● **To-do item**
Images are to be excluded, and the rest of the data repeated exactly.

● **Provided data**
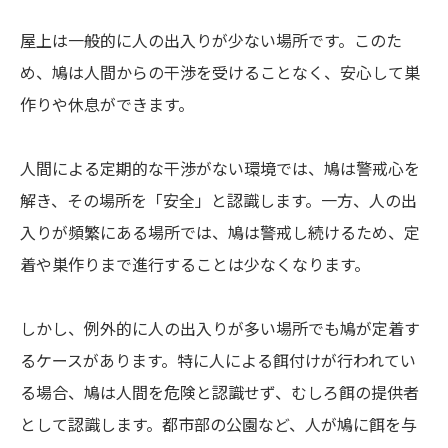
屋上は一般的に人の出入りが少ない場所です。このた
め、鳩は人間からの干渉を受けることなく、安心して巣
作りや休息ができます。
人間による定期的な干渉がない環境では、鳩は警戒心を
解き、その場所を「安全」と認識します。一方、人の出
入りが頻繁にある場所では、鳩は警戒し続けるため、定
着や巣作りまで進行することは少なくなります。
しかし、例外的に人の出入りが多い場所でも鳩が定着す
るケースがあります。特に人による餌付けが行われてい
る場合、鳩は人間を危険と認識せず、むしろ餌の提供者
として認識します。都市部の公園など、人が鳩に餌を与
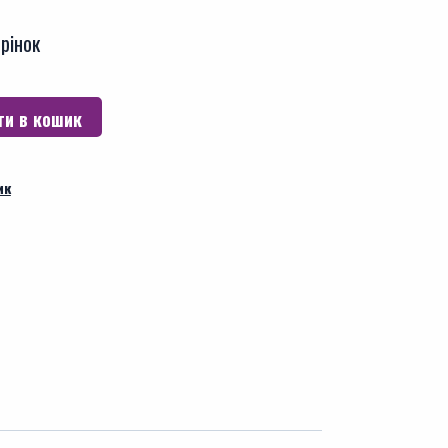
рінок
и в кошик
ик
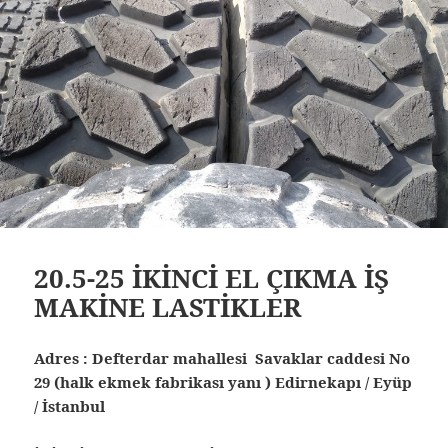
20.5-25 İKİNCİ EL ÇIKMA İŞ
MAKİNE LASTİKLER
Adres : Defterdar mahallesi Savaklar caddesi No
29 (halk ekmek fabrikası yanı ) Edirnekapı / Eyüp
/ İstanbul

● **Your response**
屋上は一般的に人の出入りが少ない場所です。このた
め、鳩は人間からの干渉を受けることなく、安心して巣
作りや休息ができます。
人間による定期的な干渉がない環境では、鳩は警戒心を
解き、その場所を「安全」と認識します。一方、人の出
入りが頻繁にある場所では、鳩は警戒し続けるため、定
着や巣作りまで進行することは少なくなります。
しかし、例外的に人の出入りが多い場所でも鳩が定着す
るケースがあります。特に人による餌付けが行われてい
る場合、鳩は人間を危険と認識せず、むしろ餌の提供者
として認識します。都市部の公園など、人が鳩に餌を与
рінок
и в кошик
ик
20.5-25 İKİNCİ EL ÇIKMA İŞ
MAKİNE LASTİKLER
Adres : Defterdar mahallesi Savaklar caddesi No
29 (halk ekmek fabrikası yanı ) Edirnekapı / Eyüp
/ İstanbul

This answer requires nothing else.